We have never done that, and it gives us a shrunken figure for military spending that doesn't serve citizens well. It also makes apples-to-apples comparisons difficult because such nomenclature has rarely been used before. That's in part why the Administration did it. It has also become a way for the Pentagon to suggest recently that future cuts will slice deeper into those non-Pentagon – but very much defense-related – accounts than their own cherished programs.

But here is the key fact:

We are being forced to throttle back military spending by our own profound lack of money. We're going to end up doing the right thing, but for the wrong reason. We need to rationalize defense spending based on the threats the nation currently faces.

...

On Thursday, Defense Secretary Leon Panetta – in his first briefing as defense chief – said the additional "doomsday" cuts built in to the debt-reduction deal, absent an additional agreement on where to cut elsewhere, would be "very dangerous." The military faces some $350 billion in cuts in its projected rate of growth under the budget pact Obama signed into law last week. But if a panel of lawmakers fails to hammer out additional savings, some $500 billion or more would be guillotined from the Pentagon.

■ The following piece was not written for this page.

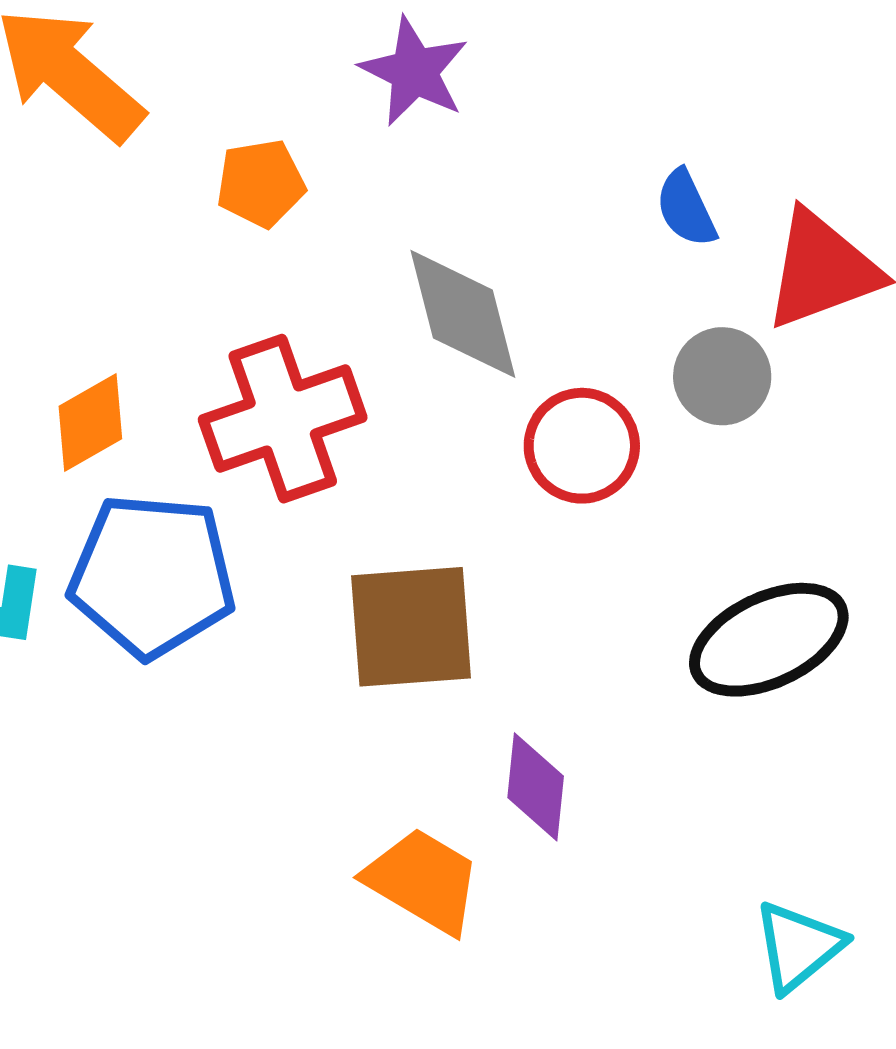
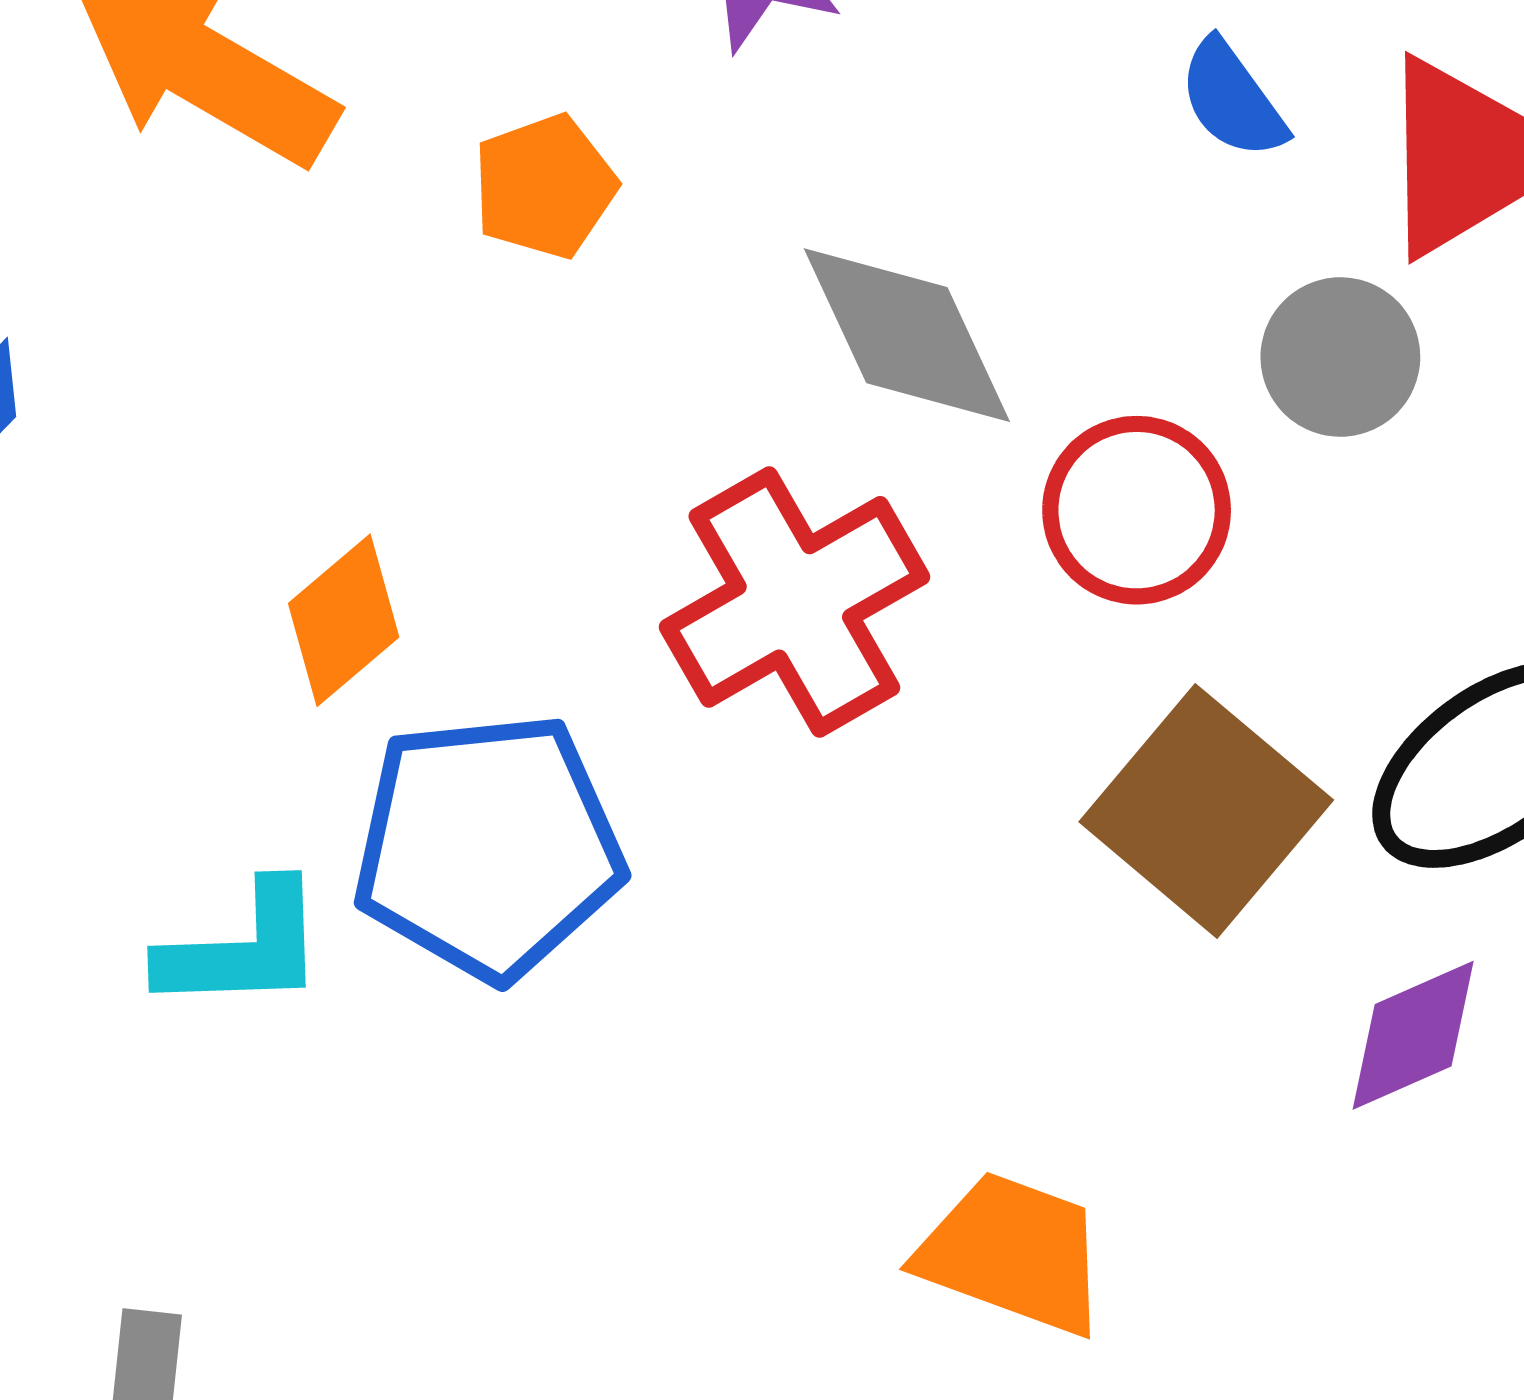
red cross: (283, 419) -> (794, 602), moved
brown square: (411, 627) -> (1206, 811), moved, turned -35
purple diamond: (536, 787) -> (1413, 1035), moved, turned 71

Panetta made it clear that additional cuts should come from increased taxes or Social Security and Medicare instead.

...

Panetta's prescription is a recipe for the U.S. to continue spending as much on its military as the rest of the world combined, pretty much forever:

We face a broad and growing range of security threats and challenges that our military must be prepared to confront, from terrorist networks to rogue nations that are making efforts to obtain a nuclear capability, to dealing with rising powers that always look at us to determine whether or not we will, in fact, maintain a strong defense here and throughout the world.

...

Contrary to what Panetta and others tell us, we are not facing an avalanche of threats that require us to spend more money now than we did during the Cold War. We are safer now than we have been in our lifetimes, yet the public discourse – largely funded by those who stand to gain by continued plundering of the national weal – continually asserts otherwise.